* START SOURCE PASSAGE *

So, how do I do this in Python?
Answers:
The easiest way to do this (in my opinion), is to project things into (a very simple) equal-area projection and use one of the usual planar techniques for calculating area.
First off, I’m going to assume that a spherical earth is close enough for your purposes, if you’re asking this question. If not, then you need to reproject your data using an appropriate ellipsoid, in which case you’re going to want to use an actual projection library (everything uses proj4 behind the scenes, these days) such as the python bindings to GDAL/OGR or (the much more friendly) pyproj.
However, if you’re okay with a spherical earth, it quite simple to do this without any specialized libraries.
The simplest equal-area projection to calculate is a sinusoidal projection. Basically, you just multiply the latitude by the length of one degree of latitude, and the longitude by the length of a degree of latitude and the cosine of the latitude.
def reproject(latitude, longitude):
"""Returns the x & y coordinates in meters using a sinusoidal projection"""

* END SOURCE PASSAGE *
* START EXTRACTED MATERIAL *

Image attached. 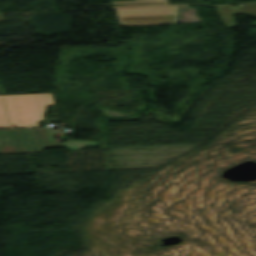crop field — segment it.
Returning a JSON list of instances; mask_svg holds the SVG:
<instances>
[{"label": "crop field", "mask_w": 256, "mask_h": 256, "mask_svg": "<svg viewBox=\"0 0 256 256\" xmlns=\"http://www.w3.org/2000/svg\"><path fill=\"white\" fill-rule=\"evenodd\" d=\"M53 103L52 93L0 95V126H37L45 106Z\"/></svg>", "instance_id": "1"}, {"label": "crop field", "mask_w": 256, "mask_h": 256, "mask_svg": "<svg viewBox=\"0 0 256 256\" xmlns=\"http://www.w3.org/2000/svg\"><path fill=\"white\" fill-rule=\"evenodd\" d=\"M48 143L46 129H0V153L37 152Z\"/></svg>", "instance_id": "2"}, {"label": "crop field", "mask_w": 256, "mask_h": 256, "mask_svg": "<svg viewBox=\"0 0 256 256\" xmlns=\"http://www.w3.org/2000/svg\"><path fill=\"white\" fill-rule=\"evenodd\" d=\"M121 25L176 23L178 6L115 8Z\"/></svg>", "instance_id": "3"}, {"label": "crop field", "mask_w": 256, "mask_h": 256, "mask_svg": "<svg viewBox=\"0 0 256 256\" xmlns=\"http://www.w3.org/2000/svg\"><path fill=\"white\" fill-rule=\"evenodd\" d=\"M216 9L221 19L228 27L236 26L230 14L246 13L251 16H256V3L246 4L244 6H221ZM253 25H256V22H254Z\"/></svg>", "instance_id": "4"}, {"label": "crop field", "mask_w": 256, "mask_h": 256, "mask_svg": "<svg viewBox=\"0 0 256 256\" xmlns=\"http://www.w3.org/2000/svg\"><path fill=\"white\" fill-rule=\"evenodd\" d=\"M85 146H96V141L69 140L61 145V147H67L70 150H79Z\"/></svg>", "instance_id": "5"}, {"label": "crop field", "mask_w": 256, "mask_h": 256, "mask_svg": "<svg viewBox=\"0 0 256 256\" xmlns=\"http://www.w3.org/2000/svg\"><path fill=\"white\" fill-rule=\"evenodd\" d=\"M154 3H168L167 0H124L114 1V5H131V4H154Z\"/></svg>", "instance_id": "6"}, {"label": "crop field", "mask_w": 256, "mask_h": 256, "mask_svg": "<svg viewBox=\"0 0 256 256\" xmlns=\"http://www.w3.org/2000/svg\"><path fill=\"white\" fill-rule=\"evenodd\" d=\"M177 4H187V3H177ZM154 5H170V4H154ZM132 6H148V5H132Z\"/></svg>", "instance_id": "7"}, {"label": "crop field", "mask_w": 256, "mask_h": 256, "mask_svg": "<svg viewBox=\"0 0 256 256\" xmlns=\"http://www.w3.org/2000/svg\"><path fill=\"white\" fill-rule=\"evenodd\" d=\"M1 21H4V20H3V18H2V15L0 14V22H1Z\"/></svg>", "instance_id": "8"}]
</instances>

* END EXTRACTED MATERIAL *
* START EXTRACTED MATERIAL *

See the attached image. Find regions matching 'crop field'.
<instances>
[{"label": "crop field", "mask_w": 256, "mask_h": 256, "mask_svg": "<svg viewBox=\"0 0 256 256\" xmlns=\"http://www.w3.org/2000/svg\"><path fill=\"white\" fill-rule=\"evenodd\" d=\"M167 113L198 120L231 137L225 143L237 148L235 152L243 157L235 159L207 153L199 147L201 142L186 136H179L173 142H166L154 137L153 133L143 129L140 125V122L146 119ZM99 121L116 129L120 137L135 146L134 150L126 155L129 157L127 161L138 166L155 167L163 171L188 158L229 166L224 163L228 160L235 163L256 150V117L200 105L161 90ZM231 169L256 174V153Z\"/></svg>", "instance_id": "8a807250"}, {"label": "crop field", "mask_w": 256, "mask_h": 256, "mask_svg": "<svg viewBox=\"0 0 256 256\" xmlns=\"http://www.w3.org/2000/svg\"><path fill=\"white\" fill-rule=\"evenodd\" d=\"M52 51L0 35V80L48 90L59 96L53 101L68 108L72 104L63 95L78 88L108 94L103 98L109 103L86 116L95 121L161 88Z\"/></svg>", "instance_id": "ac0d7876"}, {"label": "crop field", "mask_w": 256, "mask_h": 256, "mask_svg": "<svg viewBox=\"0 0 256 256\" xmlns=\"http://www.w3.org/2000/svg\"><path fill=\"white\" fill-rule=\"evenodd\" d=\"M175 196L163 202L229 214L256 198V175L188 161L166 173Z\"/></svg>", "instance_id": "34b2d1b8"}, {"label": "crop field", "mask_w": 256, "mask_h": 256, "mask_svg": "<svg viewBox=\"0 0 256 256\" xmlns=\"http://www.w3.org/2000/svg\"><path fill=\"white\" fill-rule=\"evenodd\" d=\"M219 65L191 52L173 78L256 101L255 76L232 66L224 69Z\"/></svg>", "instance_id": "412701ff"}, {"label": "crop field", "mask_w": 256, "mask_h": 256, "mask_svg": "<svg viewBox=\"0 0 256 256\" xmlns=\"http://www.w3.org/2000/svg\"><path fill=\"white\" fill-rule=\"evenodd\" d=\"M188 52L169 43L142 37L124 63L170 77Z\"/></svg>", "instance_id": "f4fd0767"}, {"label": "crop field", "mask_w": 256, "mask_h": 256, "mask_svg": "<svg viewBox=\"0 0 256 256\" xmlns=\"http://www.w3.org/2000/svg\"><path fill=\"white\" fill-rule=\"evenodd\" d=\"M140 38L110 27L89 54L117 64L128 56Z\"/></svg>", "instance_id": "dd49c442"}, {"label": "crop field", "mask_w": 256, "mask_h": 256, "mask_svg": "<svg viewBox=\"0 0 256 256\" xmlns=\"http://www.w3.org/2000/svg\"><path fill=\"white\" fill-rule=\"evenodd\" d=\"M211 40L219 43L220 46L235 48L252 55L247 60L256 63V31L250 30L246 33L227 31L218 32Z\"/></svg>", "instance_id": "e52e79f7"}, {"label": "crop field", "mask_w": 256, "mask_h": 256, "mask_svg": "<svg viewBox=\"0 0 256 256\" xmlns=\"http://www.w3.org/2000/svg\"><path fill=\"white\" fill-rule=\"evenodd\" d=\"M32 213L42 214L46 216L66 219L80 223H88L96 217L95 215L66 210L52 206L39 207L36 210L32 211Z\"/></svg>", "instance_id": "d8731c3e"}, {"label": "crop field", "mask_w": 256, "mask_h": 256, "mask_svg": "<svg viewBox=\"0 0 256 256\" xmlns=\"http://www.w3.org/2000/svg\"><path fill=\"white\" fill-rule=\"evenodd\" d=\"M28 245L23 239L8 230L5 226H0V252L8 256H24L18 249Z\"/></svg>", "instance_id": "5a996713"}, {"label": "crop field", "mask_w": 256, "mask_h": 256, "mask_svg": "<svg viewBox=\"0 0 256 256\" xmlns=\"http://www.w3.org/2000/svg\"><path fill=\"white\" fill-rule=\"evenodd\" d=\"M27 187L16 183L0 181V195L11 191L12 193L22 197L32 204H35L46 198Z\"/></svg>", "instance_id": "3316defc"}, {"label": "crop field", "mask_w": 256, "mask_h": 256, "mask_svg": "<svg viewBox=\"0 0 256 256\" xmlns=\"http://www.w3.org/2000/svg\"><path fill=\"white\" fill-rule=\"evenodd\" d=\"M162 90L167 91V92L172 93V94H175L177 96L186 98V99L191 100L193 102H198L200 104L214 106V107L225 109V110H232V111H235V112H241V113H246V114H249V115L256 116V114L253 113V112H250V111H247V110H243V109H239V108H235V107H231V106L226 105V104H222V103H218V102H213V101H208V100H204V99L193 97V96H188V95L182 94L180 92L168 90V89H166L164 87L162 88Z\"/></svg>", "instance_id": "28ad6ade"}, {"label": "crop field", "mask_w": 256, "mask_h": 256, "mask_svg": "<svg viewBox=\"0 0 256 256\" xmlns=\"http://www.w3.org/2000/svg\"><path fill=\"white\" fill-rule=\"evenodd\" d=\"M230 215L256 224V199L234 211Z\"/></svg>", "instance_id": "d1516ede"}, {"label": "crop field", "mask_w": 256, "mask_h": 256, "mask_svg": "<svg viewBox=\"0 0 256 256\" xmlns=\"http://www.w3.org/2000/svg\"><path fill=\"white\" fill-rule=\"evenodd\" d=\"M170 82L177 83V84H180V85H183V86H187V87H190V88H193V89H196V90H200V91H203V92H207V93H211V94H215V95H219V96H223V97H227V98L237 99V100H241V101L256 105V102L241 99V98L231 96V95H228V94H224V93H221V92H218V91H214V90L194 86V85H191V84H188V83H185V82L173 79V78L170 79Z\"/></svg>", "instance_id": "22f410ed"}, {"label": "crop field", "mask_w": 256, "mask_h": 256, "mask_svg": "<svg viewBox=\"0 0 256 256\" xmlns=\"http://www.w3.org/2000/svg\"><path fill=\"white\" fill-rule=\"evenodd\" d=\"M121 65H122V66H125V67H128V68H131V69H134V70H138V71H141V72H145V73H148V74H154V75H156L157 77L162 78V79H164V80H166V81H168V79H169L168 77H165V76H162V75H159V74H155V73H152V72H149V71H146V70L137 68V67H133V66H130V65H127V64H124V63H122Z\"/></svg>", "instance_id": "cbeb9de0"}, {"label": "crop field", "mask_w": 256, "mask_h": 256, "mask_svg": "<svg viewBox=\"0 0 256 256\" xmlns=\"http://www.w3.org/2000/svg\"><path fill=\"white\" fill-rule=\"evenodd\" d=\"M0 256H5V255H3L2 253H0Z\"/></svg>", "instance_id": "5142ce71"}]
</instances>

* END EXTRACTED MATERIAL *

__PROBLEM DESCRIPTION__. Reproduce the passage on projecting coordinates for area calculation, starting with "So, how do I" and going on through "for calculating area.".

__EXERCISE SOLUTION__.
So, how do I do this in Python?
Answers:
The easiest way to do this (in my opinion), is to project things into (a very simple) equal-area projection and use one of the usual planar techniques for calculating area.